Our attacks completely disprove and break the authenticity of the iFeed authenticated encryption scheme. In more detail, if an adversary has access to \(\mathcal {D}\), it can forge and learn the secret subkeys. We furthermore show that with the knowledge of these data, an attacker can use \(\mathcal {D}\) to decrypt earlier ciphertexts, even if they were encrypted under a different nonce (because of Sect. 4). On the other hand, it appears that in the absence of a decryption mechanism, the confidentiality (CPA security) of iFeed still stands.

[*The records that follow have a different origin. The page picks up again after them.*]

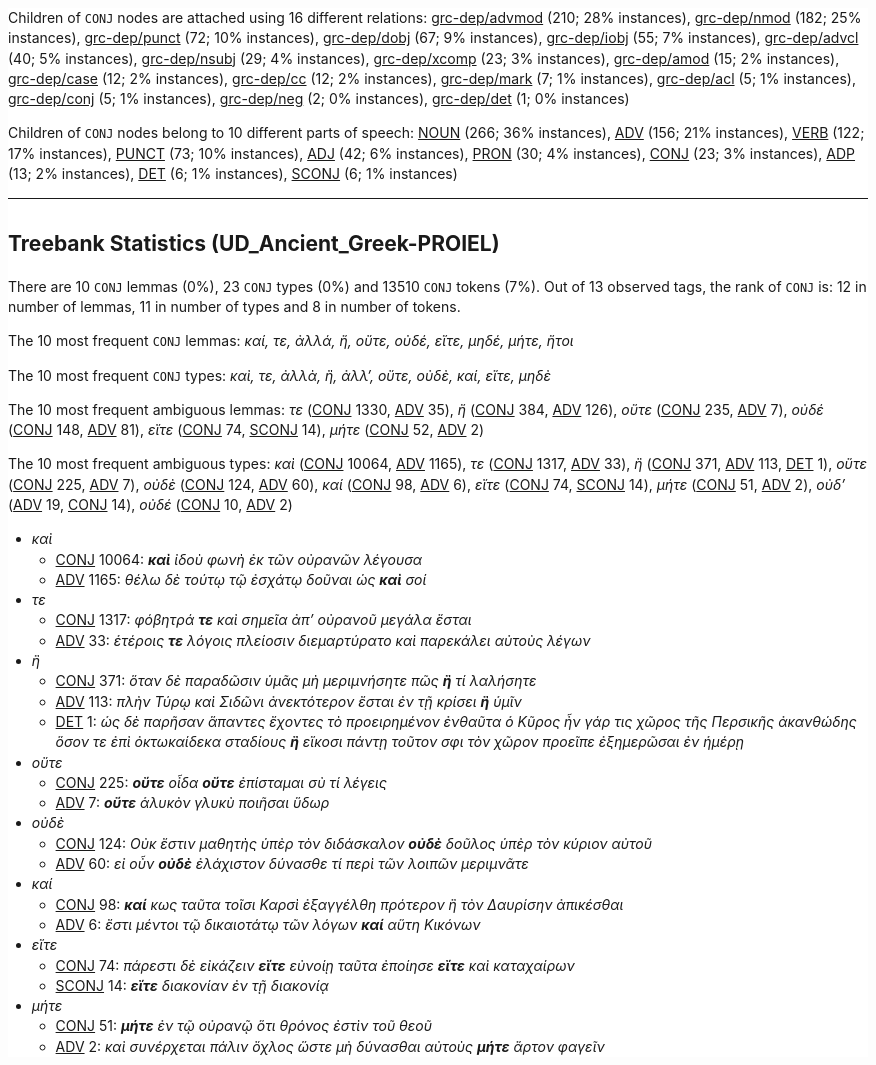 Children of `CONJ` nodes are attached using 16 different relations: [grc-dep/advmod]() (210; 28% instances), [grc-dep/nmod]() (182; 25% instances), [grc-dep/punct]() (72; 10% instances), [grc-dep/dobj]() (67; 9% instances), [grc-dep/iobj]() (55; 7% instances), [grc-dep/advcl]() (40; 5% instances), [grc-dep/nsubj]() (29; 4% instances), [grc-dep/xcomp]() (23; 3% instances), [grc-dep/amod]() (15; 2% instances), [grc-dep/case]() (12; 2% instances), [grc-dep/cc]() (12; 2% instances), [grc-dep/mark]() (7; 1% instances), [grc-dep/acl]() (5; 1% instances), [grc-dep/conj]() (5; 1% instances), [grc-dep/neg]() (2; 0% instances), [grc-dep/det]() (1; 0% instances)

Children of `CONJ` nodes belong to 10 different parts of speech: [NOUN]() (266; 36% instances), [ADV]() (156; 21% instances), [VERB]() (122; 17% instances), [PUNCT]() (73; 10% instances), [ADJ]() (42; 6% instances), [PRON]() (30; 4% instances), [CONJ]() (23; 3% instances), [ADP]() (13; 2% instances), [DET]() (6; 1% instances), [SCONJ]() (6; 1% instances)



--------------------------------------------------------------------------------

## Treebank Statistics (UD_Ancient_Greek-PROIEL)

There are 10 `CONJ` lemmas (0%), 23 `CONJ` types (0%) and 13510 `CONJ` tokens (7%).
Out of 13 observed tags, the rank of `CONJ` is: 12 in number of lemmas, 11 in number of types and 8 in number of tokens.

The 10 most frequent `CONJ` lemmas: <em>καί, τε, ἀλλά, ἤ, οὔτε, οὐδέ, εἴτε, μηδέ, μήτε, ἤτοι</em>

The 10 most frequent `CONJ` types:  <em>καὶ, τε, ἀλλὰ, ἢ, ἀλλ’, οὔτε, οὐδὲ, καί, εἴτε, μηδὲ</em>

The 10 most frequent ambiguous lemmas: <em>τε</em> ([CONJ]() 1330, [ADV]() 35), <em>ἤ</em> ([CONJ]() 384, [ADV]() 126), <em>οὔτε</em> ([CONJ]() 235, [ADV]() 7), <em>οὐδέ</em> ([CONJ]() 148, [ADV]() 81), <em>εἴτε</em> ([CONJ]() 74, [SCONJ]() 14), <em>μήτε</em> ([CONJ]() 52, [ADV]() 2)

The 10 most frequent ambiguous types:  <em>καὶ</em> ([CONJ]() 10064, [ADV]() 1165), <em>τε</em> ([CONJ]() 1317, [ADV]() 33), <em>ἢ</em> ([CONJ]() 371, [ADV]() 113, [DET]() 1), <em>οὔτε</em> ([CONJ]() 225, [ADV]() 7), <em>οὐδὲ</em> ([CONJ]() 124, [ADV]() 60), <em>καί</em> ([CONJ]() 98, [ADV]() 6), <em>εἴτε</em> ([CONJ]() 74, [SCONJ]() 14), <em>μήτε</em> ([CONJ]() 51, [ADV]() 2), <em>οὐδ’</em> ([ADV]() 19, [CONJ]() 14), <em>οὐδέ</em> ([CONJ]() 10, [ADV]() 2)


* <em>καὶ</em>
  * [CONJ]() 10064: <em><b>καὶ</b> ἰδοὺ φωνὴ ἐκ τῶν οὐρανῶν λέγουσα</em>
  * [ADV]() 1165: <em>θέλω δὲ τούτῳ τῷ ἐσχάτῳ δοῦναι ὡς <b>καὶ</b> σοί</em>
* <em>τε</em>
  * [CONJ]() 1317: <em>φόβητρά <b>τε</b> καὶ σημεῖα ἀπ’ οὐρανοῦ μεγάλα ἔσται</em>
  * [ADV]() 33: <em>ἑτέροις <b>τε</b> λόγοις πλείοσιν διεμαρτύρατο καὶ παρεκάλει αὐτοὺς λέγων</em>
* <em>ἢ</em>
  * [CONJ]() 371: <em>ὅταν δὲ παραδῶσιν ὑμᾶς μὴ μεριμνήσητε πῶς <b>ἢ</b> τί λαλήσητε</em>
  * [ADV]() 113: <em>πλὴν Τύρῳ καὶ Σιδῶνι ἀνεκτότερον ἔσται ἐν τῇ κρίσει <b>ἢ</b> ὑμῖν</em>
  * [DET]() 1: <em>ὡς δὲ παρῆσαν ἅπαντες ἔχοντες τὸ προειρημένον ἐνθαῦτα ὁ Κῦρος ἦν γάρ τις χῶρος τῆς Περσικῆς ἀκανθώδης ὅσον τε ἐπὶ ὀκτωκαίδεκα σταδίους <b>ἢ</b> εἴκοσι πάντῃ τοῦτον σφι τὸν χῶρον προεῖπε ἐξημερῶσαι ἐν ἡμέρῃ</em>
* <em>οὔτε</em>
  * [CONJ]() 225: <em><b>οὔτε</b> οἶδα <b>οὔτε</b> ἐπίσταμαι σὺ τί λέγεις</em>
  * [ADV]() 7: <em><b>οὔτε</b> ἁλυκὸν γλυκὺ ποιῆσαι ὕδωρ</em>
* <em>οὐδὲ</em>
  * [CONJ]() 124: <em>Οὐκ ἔστιν μαθητὴς ὑπὲρ τὸν διδάσκαλον <b>οὐδὲ</b> δοῦλος ὑπὲρ τὸν κύριον αὐτοῦ</em>
  * [ADV]() 60: <em>εἰ οὖν <b>οὐδὲ</b> ἐλάχιστον δύνασθε τί περὶ τῶν λοιπῶν μεριμνᾶτε</em>
* <em>καί</em>
  * [CONJ]() 98: <em><b>καί</b> κως ταῦτα τοῖσι Καρσὶ ἐξαγγέλθη πρότερον ἢ τὸν Δαυρίσην ἀπικέσθαι</em>
  * [ADV]() 6: <em>ἔστι μέντοι τῷ δικαιοτάτῳ τῶν λόγων <b>καί</b> αὕτη Κικόνων</em>
* <em>εἴτε</em>
  * [CONJ]() 74: <em>πάρεστι δὲ εἰκάζειν <b>εἴτε</b> εὐνοίῃ ταῦτα ἐποίησε <b>εἴτε</b> καὶ καταχαίρων</em>
  * [SCONJ]() 14: <em><b>εἴτε</b> διακονίαν ἐν τῇ διακονίᾳ</em>
* <em>μήτε</em>
  * [CONJ]() 51: <em><b>μήτε</b> ἐν τῷ οὐρανῷ ὅτι θρόνος ἐστὶν τοῦ θεοῦ</em>
  * [ADV]() 2: <em>καὶ συνέρχεται πάλιν ὄχλος ὥστε μὴ δύνασθαι αὐτοὺς <b>μήτε</b> ἄρτον φαγεῖν</em>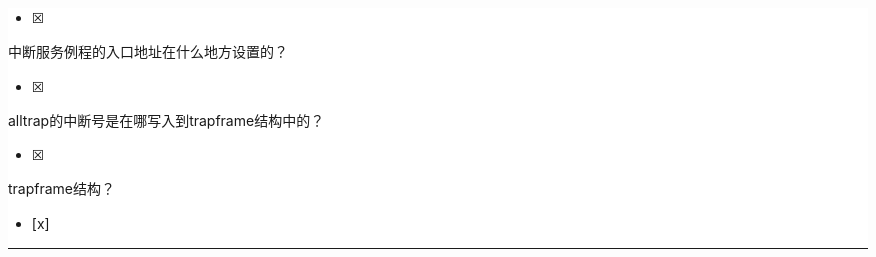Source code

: - [x]  

> 
中断服务例程的入口地址在什么地方设置的？

- [x]  

> 
alltrap的中断号是在哪写入到trapframe结构中的？

- [x]  

> 
trapframe结构？
- [x]  

> 
---
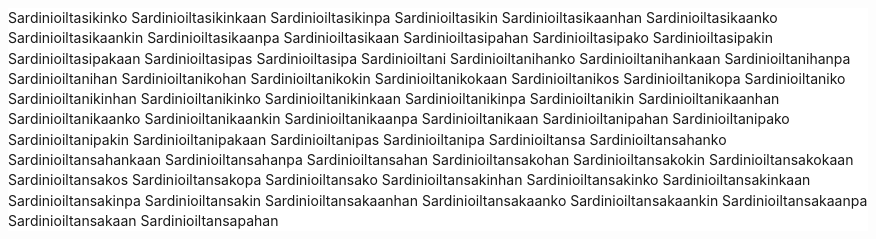 Sardinioiltasikinko
Sardinioiltasikinkaan
Sardinioiltasikinpa
Sardinioiltasikin
Sardinioiltasikaanhan
Sardinioiltasikaanko
Sardinioiltasikaankin
Sardinioiltasikaanpa
Sardinioiltasikaan
Sardinioiltasipahan
Sardinioiltasipako
Sardinioiltasipakin
Sardinioiltasipakaan
Sardinioiltasipas
Sardinioiltasipa
Sardinioiltani
Sardinioiltanihanko
Sardinioiltanihankaan
Sardinioiltanihanpa
Sardinioiltanihan
Sardinioiltanikohan
Sardinioiltanikokin
Sardinioiltanikokaan
Sardinioiltanikos
Sardinioiltanikopa
Sardinioiltaniko
Sardinioiltanikinhan
Sardinioiltanikinko
Sardinioiltanikinkaan
Sardinioiltanikinpa
Sardinioiltanikin
Sardinioiltanikaanhan
Sardinioiltanikaanko
Sardinioiltanikaankin
Sardinioiltanikaanpa
Sardinioiltanikaan
Sardinioiltanipahan
Sardinioiltanipako
Sardinioiltanipakin
Sardinioiltanipakaan
Sardinioiltanipas
Sardinioiltanipa
Sardinioiltansa
Sardinioiltansahanko
Sardinioiltansahankaan
Sardinioiltansahanpa
Sardinioiltansahan
Sardinioiltansakohan
Sardinioiltansakokin
Sardinioiltansakokaan
Sardinioiltansakos
Sardinioiltansakopa
Sardinioiltansako
Sardinioiltansakinhan
Sardinioiltansakinko
Sardinioiltansakinkaan
Sardinioiltansakinpa
Sardinioiltansakin
Sardinioiltansakaanhan
Sardinioiltansakaanko
Sardinioiltansakaankin
Sardinioiltansakaanpa
Sardinioiltansakaan
Sardinioiltansapahan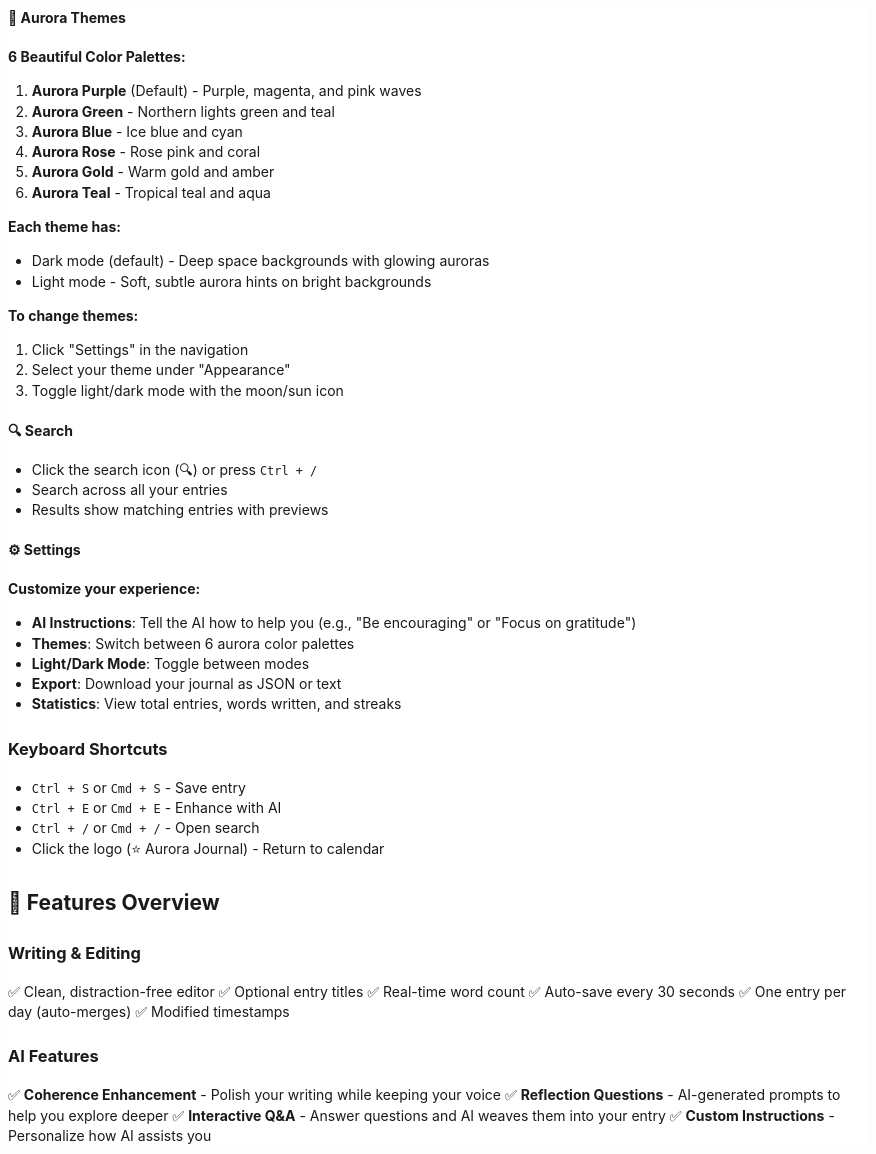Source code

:#### 🎨 Aurora Themes

**6 Beautiful Color Palettes:**
1. **Aurora Purple** (Default) - Purple, magenta, and pink waves
2. **Aurora Green** - Northern lights green and teal
3. **Aurora Blue** - Ice blue and cyan
4. **Aurora Rose** - Rose pink and coral
5. **Aurora Gold** - Warm gold and amber
6. **Aurora Teal** - Tropical teal and aqua

**Each theme has:**
- Dark mode (default) - Deep space backgrounds with glowing auroras
- Light mode - Soft, subtle aurora hints on bright backgrounds

**To change themes:**
1. Click "Settings" in the navigation
2. Select your theme under "Appearance"
3. Toggle light/dark mode with the moon/sun icon

#### 🔍 Search
- Click the search icon (🔍) or press `Ctrl + /`
- Search across all your entries
- Results show matching entries with previews

#### ⚙️ Settings

**Customize your experience:**
- **AI Instructions**: Tell the AI how to help you (e.g., "Be encouraging" or "Focus on gratitude")
- **Themes**: Switch between 6 aurora color palettes
- **Light/Dark Mode**: Toggle between modes
- **Export**: Download your journal as JSON or text
- **Statistics**: View total entries, words written, and streaks

### Keyboard Shortcuts

- `Ctrl + S` or `Cmd + S` - Save entry
- `Ctrl + E` or `Cmd + E` - Enhance with AI
- `Ctrl + /` or `Cmd + /` - Open search
- Click the logo (⭐ Aurora Journal) - Return to calendar

## 🌟 Features Overview

### Writing & Editing
✅ Clean, distraction-free editor
✅ Optional entry titles
✅ Real-time word count
✅ Auto-save every 30 seconds
✅ One entry per day (auto-merges)
✅ Modified timestamps

### AI Features
✅ **Coherence Enhancement** - Polish your writing while keeping your voice
✅ **Reflection Questions** - AI-generated prompts to help you explore deeper
✅ **Interactive Q&A** - Answer questions and AI weaves them into your entry
✅ **Custom Instructions** - Personalize how AI assists you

As a possible remedy to the design of iFeed and future work we suggest the exploration of the possibilities for applying different masks. One option may be to use \(Z_i\oplus U\) as is for plaintext encryption but \(3\cdot Z_i\) for the associated data. We, however, do not recommend the replacement of nonce encryptions with encryptions of nonces masked with Z values since the same type of weaknesses surfaces.